§ **Task directions**:
Copy the lines of the material verbatim, from the line containing "実車を見なければ始まらない" to the line containing "冷静に判断するか、インスピレーションと勢いで決めてし", including both.

Task input below:

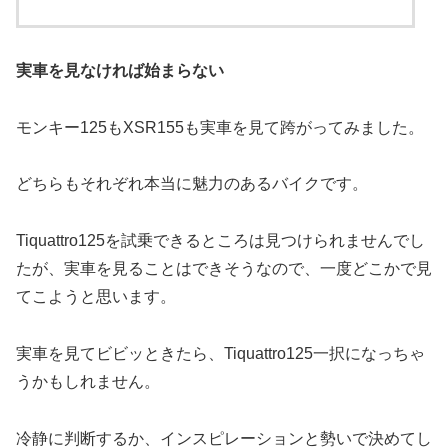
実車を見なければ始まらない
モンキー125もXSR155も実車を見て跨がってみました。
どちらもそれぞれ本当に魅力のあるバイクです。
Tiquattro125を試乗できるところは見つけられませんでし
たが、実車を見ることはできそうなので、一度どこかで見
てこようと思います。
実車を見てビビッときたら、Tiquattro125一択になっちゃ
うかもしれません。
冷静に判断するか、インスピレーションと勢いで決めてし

End of Task input.
Task input below:

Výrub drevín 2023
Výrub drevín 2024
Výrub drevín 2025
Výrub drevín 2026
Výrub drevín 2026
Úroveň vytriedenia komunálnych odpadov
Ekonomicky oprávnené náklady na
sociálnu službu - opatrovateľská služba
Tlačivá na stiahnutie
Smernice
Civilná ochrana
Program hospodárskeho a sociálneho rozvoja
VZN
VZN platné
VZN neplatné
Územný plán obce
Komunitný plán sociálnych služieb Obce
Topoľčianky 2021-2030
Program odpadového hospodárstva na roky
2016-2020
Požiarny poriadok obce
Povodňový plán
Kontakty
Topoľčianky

End of Task input.

§ **Output of the task**:
実車を見なければ始まらない
モンキー125もXSR155も実車を見て跨がってみました。
どちらもそれぞれ本当に魅力のあるバイクです。
Tiquattro125を試乗できるところは見つけられませんでし
たが、実車を見ることはできそうなので、一度どこかで見
てこようと思います。
実車を見てビビッときたら、Tiquattro125一択になっちゃ
うかもしれません。
冷静に判断するか、インスピレーションと勢いで決めてし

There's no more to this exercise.